Mike: I think the first publication I was in was Left Lion Magazine, Left Lion are a Nottingham based monthly culture and arts magazine. I had contacted them whilst I was in university seeing if they needed anything illustrating, it took a year for them to get back to me but eventually they started asking if I was available to work. They didn't have any budget but they let me have complete creative control. Working for free is very taboo but at the time I thought it was important to get commercial work into my portfolio ready for when I graduated.
Additionally, what was the last thing you listened to or watched?
Mike: Music-wise I'm listening to a lot of the NPR tiny desk series, I really like just sticking them on and letting them run through, it’s a good way to learn about new artists.

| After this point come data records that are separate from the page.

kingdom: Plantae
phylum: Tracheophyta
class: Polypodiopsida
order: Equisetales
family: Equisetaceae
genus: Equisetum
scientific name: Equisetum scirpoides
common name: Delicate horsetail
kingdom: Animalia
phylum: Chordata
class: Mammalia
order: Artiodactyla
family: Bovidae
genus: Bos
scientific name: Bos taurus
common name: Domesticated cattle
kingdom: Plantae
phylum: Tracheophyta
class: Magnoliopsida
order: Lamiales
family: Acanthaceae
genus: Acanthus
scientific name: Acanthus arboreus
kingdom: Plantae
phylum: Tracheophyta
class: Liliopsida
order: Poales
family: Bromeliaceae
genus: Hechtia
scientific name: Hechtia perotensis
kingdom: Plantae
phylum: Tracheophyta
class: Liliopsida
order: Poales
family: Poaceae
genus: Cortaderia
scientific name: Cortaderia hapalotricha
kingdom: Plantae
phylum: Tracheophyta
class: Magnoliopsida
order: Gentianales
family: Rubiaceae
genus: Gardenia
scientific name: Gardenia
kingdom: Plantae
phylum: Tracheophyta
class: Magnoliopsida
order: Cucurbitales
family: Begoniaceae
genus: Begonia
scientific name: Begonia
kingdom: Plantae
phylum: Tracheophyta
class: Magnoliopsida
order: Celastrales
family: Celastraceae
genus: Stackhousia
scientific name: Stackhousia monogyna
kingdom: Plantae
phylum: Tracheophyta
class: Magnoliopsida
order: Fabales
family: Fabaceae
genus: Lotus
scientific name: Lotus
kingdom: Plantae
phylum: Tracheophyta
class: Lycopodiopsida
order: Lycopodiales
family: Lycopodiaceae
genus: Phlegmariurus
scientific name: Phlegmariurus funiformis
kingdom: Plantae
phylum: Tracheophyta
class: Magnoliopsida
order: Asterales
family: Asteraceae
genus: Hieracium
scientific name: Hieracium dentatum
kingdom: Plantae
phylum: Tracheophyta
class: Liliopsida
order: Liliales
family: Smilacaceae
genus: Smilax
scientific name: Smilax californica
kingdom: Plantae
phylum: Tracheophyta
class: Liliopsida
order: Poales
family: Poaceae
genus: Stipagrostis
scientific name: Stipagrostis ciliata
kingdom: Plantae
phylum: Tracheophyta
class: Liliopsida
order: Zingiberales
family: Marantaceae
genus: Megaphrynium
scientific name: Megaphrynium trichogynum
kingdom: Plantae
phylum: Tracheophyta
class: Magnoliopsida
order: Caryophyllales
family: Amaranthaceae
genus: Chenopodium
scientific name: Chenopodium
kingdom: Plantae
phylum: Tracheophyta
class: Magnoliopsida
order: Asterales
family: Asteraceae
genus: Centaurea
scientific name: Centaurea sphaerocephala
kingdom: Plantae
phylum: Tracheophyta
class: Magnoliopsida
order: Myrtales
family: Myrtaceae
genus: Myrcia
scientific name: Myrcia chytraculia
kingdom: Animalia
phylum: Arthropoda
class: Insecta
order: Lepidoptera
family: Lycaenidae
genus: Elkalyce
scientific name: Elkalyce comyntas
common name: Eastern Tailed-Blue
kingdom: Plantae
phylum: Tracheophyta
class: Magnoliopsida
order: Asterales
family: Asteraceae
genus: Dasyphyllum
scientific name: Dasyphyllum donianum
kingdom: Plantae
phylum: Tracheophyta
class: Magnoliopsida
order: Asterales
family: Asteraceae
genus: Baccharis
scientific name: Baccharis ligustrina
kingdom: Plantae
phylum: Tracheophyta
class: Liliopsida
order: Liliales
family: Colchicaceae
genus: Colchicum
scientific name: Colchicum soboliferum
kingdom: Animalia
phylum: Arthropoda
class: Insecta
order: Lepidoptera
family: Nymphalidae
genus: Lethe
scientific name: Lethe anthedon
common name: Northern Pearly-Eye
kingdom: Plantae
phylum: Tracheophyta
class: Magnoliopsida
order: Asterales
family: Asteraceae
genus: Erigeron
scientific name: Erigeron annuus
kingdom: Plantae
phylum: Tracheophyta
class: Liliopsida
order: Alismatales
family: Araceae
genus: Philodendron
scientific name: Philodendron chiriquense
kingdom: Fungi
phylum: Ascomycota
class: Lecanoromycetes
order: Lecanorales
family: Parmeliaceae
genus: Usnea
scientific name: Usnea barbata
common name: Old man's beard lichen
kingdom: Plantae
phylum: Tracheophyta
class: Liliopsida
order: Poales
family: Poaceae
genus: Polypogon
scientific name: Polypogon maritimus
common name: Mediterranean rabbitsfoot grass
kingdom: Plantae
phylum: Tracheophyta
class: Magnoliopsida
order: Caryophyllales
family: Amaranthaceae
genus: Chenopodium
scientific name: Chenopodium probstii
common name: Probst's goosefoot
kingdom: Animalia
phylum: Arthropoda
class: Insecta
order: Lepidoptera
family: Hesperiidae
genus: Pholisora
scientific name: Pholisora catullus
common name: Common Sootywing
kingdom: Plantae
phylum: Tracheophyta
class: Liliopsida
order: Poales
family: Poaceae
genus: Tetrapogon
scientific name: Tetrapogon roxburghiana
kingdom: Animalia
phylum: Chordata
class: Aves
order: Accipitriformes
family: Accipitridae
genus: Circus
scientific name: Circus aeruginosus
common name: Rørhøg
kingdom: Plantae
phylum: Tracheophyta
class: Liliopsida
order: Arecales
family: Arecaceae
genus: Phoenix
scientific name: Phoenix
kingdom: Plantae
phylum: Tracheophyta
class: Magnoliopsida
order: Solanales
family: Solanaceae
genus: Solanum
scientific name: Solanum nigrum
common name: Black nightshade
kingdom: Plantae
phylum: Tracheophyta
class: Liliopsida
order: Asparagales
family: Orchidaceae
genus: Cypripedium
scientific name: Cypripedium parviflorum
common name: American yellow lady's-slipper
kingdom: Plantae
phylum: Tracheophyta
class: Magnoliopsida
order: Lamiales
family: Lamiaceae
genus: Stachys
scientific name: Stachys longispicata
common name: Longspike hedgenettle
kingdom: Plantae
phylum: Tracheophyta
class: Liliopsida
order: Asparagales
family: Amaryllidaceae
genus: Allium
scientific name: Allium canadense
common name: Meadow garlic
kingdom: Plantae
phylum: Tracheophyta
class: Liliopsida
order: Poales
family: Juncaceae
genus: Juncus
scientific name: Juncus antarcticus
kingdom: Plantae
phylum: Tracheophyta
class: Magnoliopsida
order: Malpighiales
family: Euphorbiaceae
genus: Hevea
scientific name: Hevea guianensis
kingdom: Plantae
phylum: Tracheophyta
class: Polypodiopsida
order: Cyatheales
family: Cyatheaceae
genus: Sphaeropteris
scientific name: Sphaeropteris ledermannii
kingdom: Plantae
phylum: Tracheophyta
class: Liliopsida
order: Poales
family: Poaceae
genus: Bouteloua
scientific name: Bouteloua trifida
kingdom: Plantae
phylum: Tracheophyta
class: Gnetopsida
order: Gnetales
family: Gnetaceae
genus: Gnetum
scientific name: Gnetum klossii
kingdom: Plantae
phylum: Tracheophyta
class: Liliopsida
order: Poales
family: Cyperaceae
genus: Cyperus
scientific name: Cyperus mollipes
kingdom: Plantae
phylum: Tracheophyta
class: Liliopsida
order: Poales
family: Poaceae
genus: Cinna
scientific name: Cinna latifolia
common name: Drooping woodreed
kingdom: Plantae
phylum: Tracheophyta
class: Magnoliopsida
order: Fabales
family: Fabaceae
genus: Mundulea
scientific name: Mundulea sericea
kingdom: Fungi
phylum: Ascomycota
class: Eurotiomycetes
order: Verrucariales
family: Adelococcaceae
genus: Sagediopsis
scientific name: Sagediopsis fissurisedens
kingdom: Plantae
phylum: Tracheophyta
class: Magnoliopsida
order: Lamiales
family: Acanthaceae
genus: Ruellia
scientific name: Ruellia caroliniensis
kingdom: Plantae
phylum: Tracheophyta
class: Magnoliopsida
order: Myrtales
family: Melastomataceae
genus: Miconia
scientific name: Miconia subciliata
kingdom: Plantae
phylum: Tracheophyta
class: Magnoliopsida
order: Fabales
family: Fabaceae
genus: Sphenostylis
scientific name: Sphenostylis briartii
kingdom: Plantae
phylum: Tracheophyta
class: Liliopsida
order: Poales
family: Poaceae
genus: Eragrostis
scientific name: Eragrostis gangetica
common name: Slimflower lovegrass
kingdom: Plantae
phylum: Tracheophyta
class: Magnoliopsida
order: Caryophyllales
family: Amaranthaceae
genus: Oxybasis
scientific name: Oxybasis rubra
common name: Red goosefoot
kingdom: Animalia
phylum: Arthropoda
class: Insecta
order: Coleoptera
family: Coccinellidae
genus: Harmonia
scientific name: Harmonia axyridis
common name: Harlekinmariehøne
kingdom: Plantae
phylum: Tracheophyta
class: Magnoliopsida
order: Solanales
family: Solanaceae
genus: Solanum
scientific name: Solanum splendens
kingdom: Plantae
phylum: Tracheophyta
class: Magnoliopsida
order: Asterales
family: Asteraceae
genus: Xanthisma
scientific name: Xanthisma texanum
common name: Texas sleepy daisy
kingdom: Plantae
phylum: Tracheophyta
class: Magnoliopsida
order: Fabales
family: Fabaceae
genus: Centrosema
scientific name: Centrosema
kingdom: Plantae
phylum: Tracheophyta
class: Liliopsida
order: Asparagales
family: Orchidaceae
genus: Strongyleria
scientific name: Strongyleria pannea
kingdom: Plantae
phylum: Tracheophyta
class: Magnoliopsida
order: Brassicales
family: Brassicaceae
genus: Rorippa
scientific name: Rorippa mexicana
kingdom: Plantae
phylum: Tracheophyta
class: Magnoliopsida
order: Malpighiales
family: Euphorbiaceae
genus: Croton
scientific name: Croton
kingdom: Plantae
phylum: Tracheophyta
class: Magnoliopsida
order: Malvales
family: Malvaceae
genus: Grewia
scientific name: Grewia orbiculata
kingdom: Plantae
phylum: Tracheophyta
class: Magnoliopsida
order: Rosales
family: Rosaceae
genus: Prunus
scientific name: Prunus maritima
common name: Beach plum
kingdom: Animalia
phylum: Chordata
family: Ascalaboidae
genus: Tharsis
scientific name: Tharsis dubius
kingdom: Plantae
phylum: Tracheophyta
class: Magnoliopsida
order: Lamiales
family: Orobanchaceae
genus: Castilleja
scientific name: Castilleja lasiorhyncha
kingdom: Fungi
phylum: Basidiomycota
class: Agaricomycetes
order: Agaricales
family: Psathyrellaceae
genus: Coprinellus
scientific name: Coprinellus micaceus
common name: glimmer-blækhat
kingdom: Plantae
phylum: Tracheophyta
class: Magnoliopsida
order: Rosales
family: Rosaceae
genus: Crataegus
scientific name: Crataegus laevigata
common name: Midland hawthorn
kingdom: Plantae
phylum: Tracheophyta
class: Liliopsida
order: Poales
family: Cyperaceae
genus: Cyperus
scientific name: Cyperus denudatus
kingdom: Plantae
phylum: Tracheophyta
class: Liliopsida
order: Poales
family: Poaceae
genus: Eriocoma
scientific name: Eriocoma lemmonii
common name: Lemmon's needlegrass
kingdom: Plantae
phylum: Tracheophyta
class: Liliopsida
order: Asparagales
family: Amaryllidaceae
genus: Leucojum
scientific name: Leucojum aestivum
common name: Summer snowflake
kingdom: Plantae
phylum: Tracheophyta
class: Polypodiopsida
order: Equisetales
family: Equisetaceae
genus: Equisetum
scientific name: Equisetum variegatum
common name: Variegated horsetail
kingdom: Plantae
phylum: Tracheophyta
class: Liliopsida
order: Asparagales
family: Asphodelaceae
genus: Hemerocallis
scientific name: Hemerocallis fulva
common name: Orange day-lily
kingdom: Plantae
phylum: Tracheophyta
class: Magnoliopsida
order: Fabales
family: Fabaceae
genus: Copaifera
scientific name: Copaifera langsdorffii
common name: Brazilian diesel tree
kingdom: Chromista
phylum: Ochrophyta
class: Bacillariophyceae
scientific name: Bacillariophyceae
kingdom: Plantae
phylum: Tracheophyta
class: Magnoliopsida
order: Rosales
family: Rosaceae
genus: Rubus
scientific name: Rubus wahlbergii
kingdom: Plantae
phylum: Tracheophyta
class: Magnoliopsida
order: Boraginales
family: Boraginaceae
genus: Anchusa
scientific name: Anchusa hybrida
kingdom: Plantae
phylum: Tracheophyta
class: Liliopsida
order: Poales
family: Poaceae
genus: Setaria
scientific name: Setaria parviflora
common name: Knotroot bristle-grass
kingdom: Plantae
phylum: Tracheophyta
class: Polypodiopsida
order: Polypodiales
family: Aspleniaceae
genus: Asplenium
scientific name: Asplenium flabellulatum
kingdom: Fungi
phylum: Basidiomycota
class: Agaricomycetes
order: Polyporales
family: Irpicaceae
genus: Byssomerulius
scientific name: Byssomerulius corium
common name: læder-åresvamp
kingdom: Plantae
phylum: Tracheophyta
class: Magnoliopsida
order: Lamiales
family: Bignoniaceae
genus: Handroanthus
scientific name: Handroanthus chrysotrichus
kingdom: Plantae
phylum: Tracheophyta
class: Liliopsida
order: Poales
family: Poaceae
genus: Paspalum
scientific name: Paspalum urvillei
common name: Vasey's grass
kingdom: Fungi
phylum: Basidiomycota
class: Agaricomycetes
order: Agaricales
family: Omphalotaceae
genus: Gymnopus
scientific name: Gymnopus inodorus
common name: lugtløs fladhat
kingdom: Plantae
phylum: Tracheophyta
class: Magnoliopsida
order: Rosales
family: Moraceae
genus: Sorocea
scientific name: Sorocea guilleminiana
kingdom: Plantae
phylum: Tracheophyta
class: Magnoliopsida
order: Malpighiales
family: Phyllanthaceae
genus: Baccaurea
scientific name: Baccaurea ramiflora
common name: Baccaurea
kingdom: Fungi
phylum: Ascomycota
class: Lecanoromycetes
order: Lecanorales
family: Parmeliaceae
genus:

My favourite session is probably the Mac Miller session, I really loved ‘Swimming’ as a record it seemed somewhat upbeat and yet at the same time incredibly sad and reflective and it's just nice to listen to that session and enjoy some of those emotions.
I’ve not been watching too much TV recently, I’ve been very busy recently and sitting down and watching TV doesn’t seem to be doing too much for me at the moment, I'm very fed up with the constant criminal docs that Netflix tries to bombard me with every time I log on to my account.
Having said that I watched a really great documentary about Vivienne Westwood the other week, it was really great, I watched it six times, I think I really appreciate her need to want to make clothes that she likes and the struggle that comes with operating a big business. Over watching and over listening to the same thing is one of my favourite past times, none of my friends understand it.